Viele Membranproteine sind Glykoproteine und können durch Lektinaffinitätschromatographie gereinigt werden. Detergens-solubilisierte Proteine können an ein Chromatographieharz binden, das modifiziert wurde, um ein kovalent gebundenes Lektin zu haben. Proteine, die nicht an das Lektin binden, werden weggewaschen und dann können spezifisch gebundene Glykoproteine durch Zugabe einer hohen Konzentration eines Zuckers eluiert werden, der mit den gebundenen Glykoproteinen an der Lektin-Bindungsstelle konkurriert. Einige Lektine haben eine hohe Affinitätsbindung an Oligosaccharide von Glykoproteinen, die schwer mit Zuckern zu konkurrieren ist, und gebundene Glykoproteine müssen durch Denaturierung des Lektins freigesetzt werden.
Immunaffinitätschromatographiebearbeiten
Die Immunaffinitätschromatographie nutzt die spezifische Bindung eines Antikörper-Antigens, um das Zielprotein selektiv zu reinigen. Das Verfahren beinhaltet die Immobilisierung eines Proteins an ein festes Substrat (z. B. eine poröse Perle oder eine Membran), die dann selektiv das Ziel bindet, während alles andere durchfließt. Das Zielprotein kann durch Veränderung des pH-Wertes oder der Salinität eluiert werden. Der immobilisierte Ligand kann ein Antikörper (wie Immunglobulin G) oder ein Protein (wie Protein A) sein. Da diese Methode kein Engineering in einem Tag beinhaltet, kann sie für Proteine aus natürlichen Quellen verwendet werden.
Reinigung eines markierten Proteinsbearbeiten
Eine andere Möglichkeit, Proteine zu markieren, besteht darin, ein Antigen-Peptid-Tag auf das Protein zu konstruieren und das Protein dann auf einer Säule oder durch Inkubation mit einem losen Harz, das mit einem immobilisierten Antikörper beschichtet ist, zu reinigen. Dieses spezielle Verfahren wird als Immunpräzipitation bezeichnet. Die Immunpräzipitation ist durchaus in der Lage, eine äußerst spezifische Wechselwirkung zu erzeugen, die normalerweise dazu führt, dass nur das gewünschte Protein gebunden wird. Die gereinigten markierten Proteine können dann leicht von den anderen Proteinen in Lösung getrennt und später wieder in saubere Lösung eluiert werden.

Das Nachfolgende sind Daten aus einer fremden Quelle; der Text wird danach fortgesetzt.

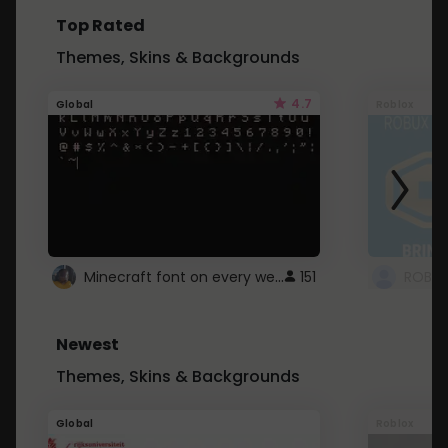
Top Rated
Themes, Skins & Backgrounds
4.7
Global
Roblox
Minecraft font on every website.
151
Newest
Themes, Skins & Backgrounds
Global
Roblox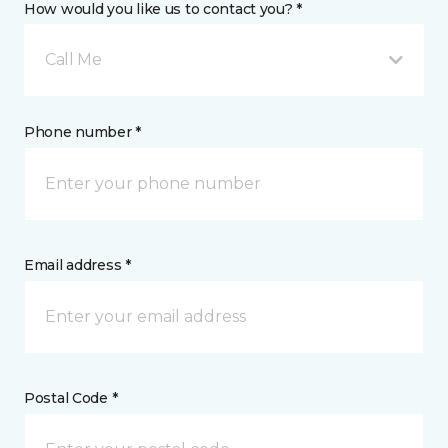
How would you like us to contact you? *
Call Me
Phone number *
Email address *
Postal Code *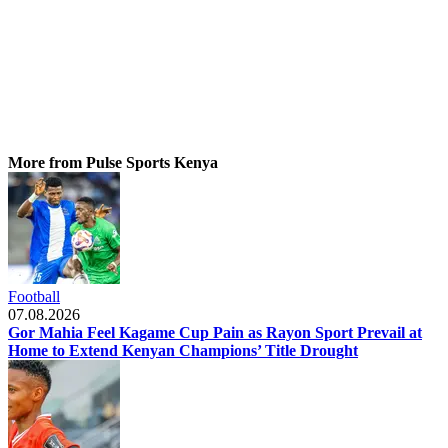
More from Pulse Sports Kenya
Football
07.08.2026
Gor Mahia Feel Kagame Cup Pain as Rayon Sport Prevail at
Home to Extend Kenyan Champions’ Title Drought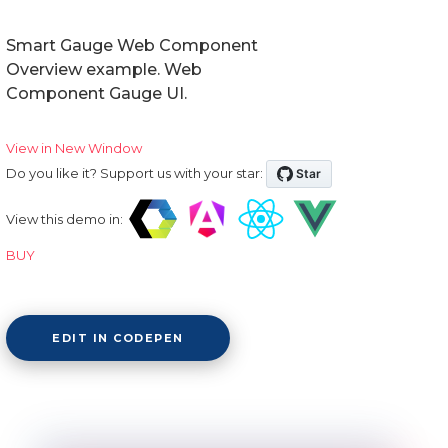
Smart Gauge Web Component
Overview example. Web
Component Gauge UI.
View in New Window
Do you like it? Support us with your star:
View this demo in:
BUY
EDIT IN CODEPEN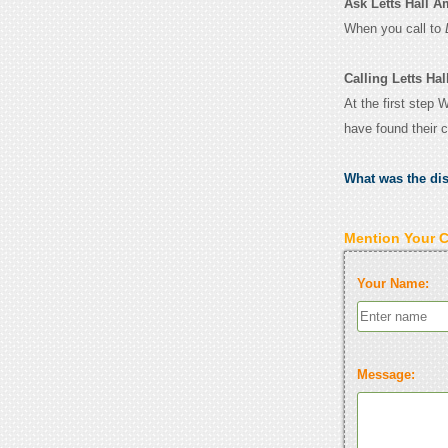
Ask Letts Hall Am
When you call to
Calling Letts Hal
At the first step 
have found their 
What was the di
Mention Your 
Your Name:
Message: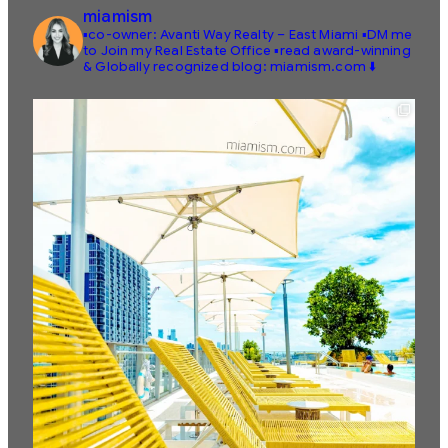
miamism
▪️co-owner: Avanti Way Realty – East Miami
▪️DM me
to Join my Real Estate Office
▪️read award-winning
& Globally recognized blog: miamism.com ⬇️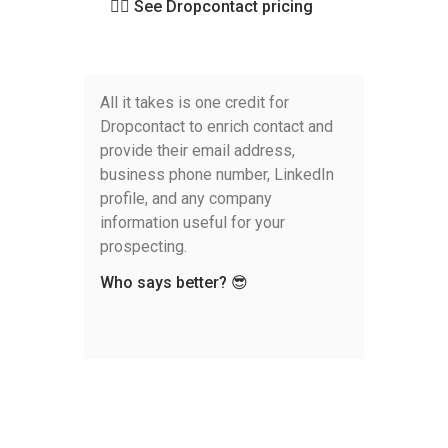
👉🏻 See Dropcontact pricing
All it takes is one credit for
Dropcontact to enrich contact and
provide their email address,
business phone number, LinkedIn
profile, and any company
information useful for your
prospecting.
Who says better? 😎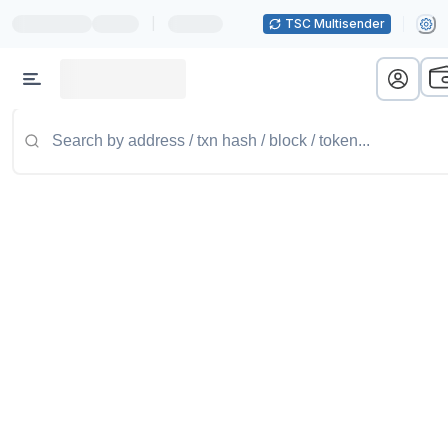
|
TSC Multisender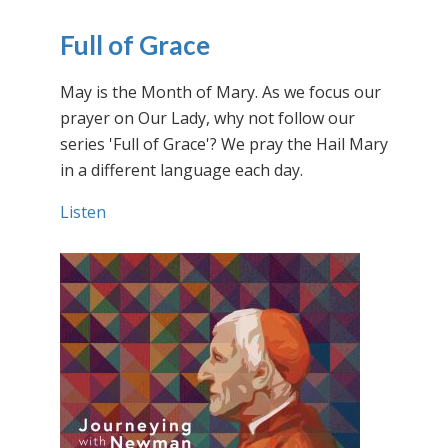
Full of Grace
May is the Month of Mary. As we focus our
prayer on Our Lady, why not follow our
series 'Full of Grace'? We pray the Hail Mary
in a different language each day.
Listen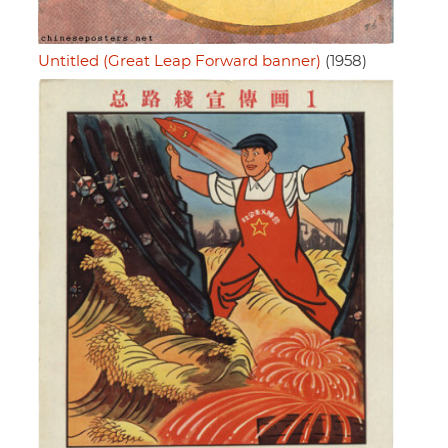
Untitled (Great Leap Forward banner)
(1958)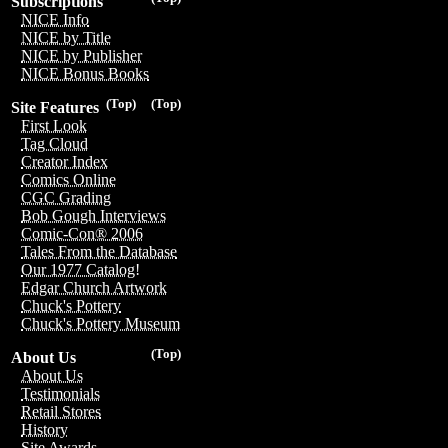
Subscriptions
NICE Info
NICE by Title
NICE by Publisher
NICE Bonus Books
(Top)
(Top)
Site Features
First Look
Tag Cloud
Creator Index
Comics Online
CGC Grading
Bob Gough Interviews
Comic-Con® 2006
Tales From the Database
Our 1977 Catalog!
Edgar Church Artwork
Chuck's Pottery
Chuck's Pottery Museum
(Top)
About Us
About Us
Testimonials
Retail Stores
History
Site Awards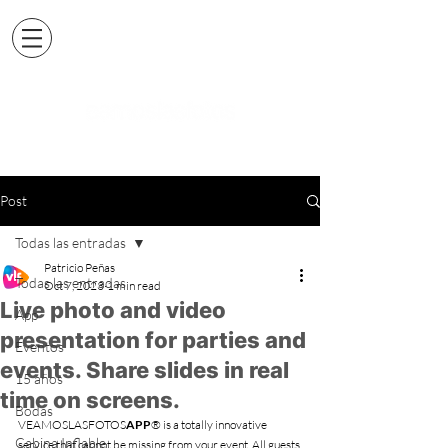
Post
Todas las entradas
Patricio Peñas
Todas las entradas
Oct 7, 2023
1 min read
Live photo and video
App
presentation for parties and
Eventos
events. Share slides in real
15 años
time on screens.
Bodas
VEAMOSLASFOTOS
APP
® is a totally innovative 
Cabina Inflable
service that cannot be missing from your event. All guests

Wenn die Tags nicht mehr benötigt werden, können sie durch eine Protease abgespalten werden. Dies beinhaltet oft die Entwicklung einer Protease-Schnittstelle zwischen dem Tag und dem Protein.
HPLCEdit
Hochleistungsflüssigkeitschromatographie oder Hochdruckflüssigkeitschromatographie ist eine Form der Chromatographie, die Hochdruck anwendet, um die gelösten Stoffe schneller durch die Säule zu treiben. Dies bedeutet, dass die Diffusion begrenzt und die Auflösung verbessert wird. Die gebräuchlichste Form ist die „Reversed Phase“ HPLC, bei der das Säulenmaterial hydrophob ist. Die Proteine werden durch einen Gradienten zunehmender Mengen eines organischen Lösungsmittels, wie Acetonitril, eluiert. Die Proteine eluieren entsprechend ihrer Hydrophobie. Nach der Reinigung durch HPLC liegt das Protein in einer Lösung vor, die nur flüchtige Verbindungen enthält und leicht lyophilisiert werden kann. Die HPLC-Reinigung führt häufig zu einer Denaturierung der gereinigten Proteine und ist daher nicht auf Proteine anwendbar, die sich nicht spontan wiederfalten.